The bank declined to comment further on the reasons for Schmitz’s sudden resignation but seven sources told Reuters it was related to an investigation into his alleged past involvement in a German share trading scheme known as cum-ex.

The sources, who include bankers, either have direct knowledge of the events or have been briefed on the matter.

Commerzbank’s largest shareholder, the German government, lost confidence in Schmitz, who was appointed to the supervisory board on Jan. 1 and resigned following a meeting of the oversight body’s members on Wednesday, six of the people said.

The so-called cum-ex trading scheme which took place more than a decade ago has been the subject of one of Germany’s biggest post-war fraud investigations, involving numerous bankers, global banks, and their advisors.

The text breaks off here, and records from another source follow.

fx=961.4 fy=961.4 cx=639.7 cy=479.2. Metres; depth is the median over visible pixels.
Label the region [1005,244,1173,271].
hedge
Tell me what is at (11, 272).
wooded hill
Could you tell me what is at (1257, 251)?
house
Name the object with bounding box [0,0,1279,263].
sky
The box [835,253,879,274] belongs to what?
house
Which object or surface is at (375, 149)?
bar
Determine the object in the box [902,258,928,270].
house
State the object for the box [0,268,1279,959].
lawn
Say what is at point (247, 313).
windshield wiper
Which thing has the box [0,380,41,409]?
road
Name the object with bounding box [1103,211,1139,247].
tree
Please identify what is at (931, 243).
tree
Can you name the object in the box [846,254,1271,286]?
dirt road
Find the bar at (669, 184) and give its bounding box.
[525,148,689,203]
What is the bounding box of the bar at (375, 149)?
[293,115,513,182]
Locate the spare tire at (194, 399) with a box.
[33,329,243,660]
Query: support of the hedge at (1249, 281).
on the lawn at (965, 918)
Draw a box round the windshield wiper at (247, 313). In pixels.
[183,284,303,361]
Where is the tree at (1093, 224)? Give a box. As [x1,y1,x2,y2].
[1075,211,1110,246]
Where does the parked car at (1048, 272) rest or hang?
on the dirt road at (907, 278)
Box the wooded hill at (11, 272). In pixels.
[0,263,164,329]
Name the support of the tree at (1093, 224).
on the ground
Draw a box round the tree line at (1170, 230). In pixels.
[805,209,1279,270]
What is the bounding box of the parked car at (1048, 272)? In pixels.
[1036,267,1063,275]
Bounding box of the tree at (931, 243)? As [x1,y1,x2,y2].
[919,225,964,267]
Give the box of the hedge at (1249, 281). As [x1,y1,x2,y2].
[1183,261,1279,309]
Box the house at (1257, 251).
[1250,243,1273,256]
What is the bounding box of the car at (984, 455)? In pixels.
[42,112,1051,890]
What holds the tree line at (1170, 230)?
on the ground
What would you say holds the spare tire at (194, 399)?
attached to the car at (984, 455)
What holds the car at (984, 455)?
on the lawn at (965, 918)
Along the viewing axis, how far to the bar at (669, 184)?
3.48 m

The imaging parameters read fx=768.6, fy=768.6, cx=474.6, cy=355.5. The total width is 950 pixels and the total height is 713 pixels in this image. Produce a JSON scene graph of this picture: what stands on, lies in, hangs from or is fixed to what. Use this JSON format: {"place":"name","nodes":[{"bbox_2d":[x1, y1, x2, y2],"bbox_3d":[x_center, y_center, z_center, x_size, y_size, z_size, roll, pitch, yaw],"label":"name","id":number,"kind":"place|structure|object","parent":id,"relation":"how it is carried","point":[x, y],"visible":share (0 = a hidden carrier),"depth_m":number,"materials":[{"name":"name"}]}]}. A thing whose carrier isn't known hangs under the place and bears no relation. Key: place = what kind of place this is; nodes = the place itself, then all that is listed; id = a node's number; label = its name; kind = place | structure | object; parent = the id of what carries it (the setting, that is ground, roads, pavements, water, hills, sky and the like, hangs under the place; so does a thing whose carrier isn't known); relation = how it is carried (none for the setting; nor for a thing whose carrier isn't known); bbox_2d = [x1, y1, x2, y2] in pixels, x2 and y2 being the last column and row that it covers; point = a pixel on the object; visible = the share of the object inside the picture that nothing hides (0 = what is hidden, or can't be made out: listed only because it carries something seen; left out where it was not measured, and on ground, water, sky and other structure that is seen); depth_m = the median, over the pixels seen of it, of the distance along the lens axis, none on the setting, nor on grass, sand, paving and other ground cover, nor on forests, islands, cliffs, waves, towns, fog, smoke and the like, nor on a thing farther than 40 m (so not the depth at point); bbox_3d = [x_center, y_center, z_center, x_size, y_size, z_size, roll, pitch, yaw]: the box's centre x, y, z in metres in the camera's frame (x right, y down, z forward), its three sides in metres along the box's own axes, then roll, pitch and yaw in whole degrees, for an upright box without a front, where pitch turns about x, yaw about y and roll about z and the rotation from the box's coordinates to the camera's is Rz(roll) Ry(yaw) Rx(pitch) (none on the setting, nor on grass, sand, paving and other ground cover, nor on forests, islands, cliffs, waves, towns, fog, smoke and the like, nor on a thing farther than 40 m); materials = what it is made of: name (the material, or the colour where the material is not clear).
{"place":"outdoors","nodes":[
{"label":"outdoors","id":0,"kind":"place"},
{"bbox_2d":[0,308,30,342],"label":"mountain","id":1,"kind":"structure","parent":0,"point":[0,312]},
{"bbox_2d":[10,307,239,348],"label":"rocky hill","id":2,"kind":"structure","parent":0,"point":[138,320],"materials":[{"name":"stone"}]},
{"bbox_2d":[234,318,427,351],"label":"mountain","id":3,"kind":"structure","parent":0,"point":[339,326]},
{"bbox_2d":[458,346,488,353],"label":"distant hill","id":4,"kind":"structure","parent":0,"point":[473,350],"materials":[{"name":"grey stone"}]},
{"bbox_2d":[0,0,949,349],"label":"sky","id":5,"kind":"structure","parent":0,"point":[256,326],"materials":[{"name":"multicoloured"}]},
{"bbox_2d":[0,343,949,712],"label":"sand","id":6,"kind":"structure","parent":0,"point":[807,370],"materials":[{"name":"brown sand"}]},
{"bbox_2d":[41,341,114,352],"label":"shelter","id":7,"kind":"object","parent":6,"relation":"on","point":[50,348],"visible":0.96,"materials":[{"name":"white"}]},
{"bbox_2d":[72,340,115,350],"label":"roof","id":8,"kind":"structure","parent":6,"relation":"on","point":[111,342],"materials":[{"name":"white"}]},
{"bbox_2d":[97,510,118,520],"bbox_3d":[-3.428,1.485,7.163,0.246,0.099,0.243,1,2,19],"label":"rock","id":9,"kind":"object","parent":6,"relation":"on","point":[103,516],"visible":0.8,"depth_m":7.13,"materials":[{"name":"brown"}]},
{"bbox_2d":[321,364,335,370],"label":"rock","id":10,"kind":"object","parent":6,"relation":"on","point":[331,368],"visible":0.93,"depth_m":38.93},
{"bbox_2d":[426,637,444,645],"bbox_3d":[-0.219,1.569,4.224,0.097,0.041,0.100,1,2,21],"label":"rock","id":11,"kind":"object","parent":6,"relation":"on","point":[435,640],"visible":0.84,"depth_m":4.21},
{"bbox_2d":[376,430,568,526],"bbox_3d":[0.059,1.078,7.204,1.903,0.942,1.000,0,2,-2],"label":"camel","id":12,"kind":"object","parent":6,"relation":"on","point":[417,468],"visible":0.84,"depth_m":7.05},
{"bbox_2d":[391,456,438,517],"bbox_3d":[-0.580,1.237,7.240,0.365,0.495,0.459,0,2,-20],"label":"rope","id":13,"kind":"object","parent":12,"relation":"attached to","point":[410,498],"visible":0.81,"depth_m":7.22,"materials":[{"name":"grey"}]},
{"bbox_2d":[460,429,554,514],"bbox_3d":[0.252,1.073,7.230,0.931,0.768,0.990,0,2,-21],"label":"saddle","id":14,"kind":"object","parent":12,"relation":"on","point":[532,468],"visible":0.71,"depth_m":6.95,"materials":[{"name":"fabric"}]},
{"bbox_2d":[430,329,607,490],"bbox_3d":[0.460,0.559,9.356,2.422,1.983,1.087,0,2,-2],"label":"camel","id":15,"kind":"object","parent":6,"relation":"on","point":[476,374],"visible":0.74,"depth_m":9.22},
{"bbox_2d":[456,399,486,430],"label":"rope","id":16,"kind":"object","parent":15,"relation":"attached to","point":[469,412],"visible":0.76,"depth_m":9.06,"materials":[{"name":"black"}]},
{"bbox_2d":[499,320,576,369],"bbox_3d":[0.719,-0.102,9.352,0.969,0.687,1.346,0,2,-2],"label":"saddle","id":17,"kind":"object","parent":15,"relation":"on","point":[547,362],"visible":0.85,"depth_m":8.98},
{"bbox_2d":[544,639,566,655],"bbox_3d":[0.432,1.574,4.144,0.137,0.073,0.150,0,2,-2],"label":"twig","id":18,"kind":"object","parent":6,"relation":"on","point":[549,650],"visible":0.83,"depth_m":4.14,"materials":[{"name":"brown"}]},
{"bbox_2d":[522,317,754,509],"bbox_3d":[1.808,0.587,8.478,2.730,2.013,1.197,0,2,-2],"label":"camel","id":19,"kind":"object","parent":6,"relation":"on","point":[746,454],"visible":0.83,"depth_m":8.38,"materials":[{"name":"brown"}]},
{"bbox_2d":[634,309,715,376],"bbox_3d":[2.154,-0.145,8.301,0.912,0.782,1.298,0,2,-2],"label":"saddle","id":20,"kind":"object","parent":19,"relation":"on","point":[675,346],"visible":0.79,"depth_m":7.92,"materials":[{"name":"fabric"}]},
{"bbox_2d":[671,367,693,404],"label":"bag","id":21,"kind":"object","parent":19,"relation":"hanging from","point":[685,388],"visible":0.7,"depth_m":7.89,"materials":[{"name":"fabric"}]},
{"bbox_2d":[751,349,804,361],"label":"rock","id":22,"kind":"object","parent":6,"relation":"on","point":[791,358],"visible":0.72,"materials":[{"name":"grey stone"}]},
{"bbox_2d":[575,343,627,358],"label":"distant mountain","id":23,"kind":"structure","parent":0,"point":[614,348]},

Schmitz, a former HSBC manager, has been under investigation along with dozens of others since 2016 for activity that ended in 2011, two of the sources told Reuters, but it is the first time his name has been publicly linked to the scheme.

Commerzbank’s search for a new chairman began last week after the resignation for health reasons of Hans-Joerg Vetter, with banking sources telling Reuters at the time that Schmitz was a possible candidate.

The bank said on Thursday it would as a result of the vacancies now postpone its shareholder meeting, which was planned for May 5, adding that it was continuing to implement its new strategy despite the delay to the annual gathering.

German prosecutors say the cum-ex scheme’s participants misled the government into thinking a stock had multiple owners on its dividend payday, who were each owed a dividend and a tax credit. Authorities say the scheme cost the state billions of euros in rebates that should not have been paid.

A spokesman for HSBC Deutschland confirmed that it was under investigation but was cooperating. The bank has always denied that it participated in the trading scheme, the spokesman said.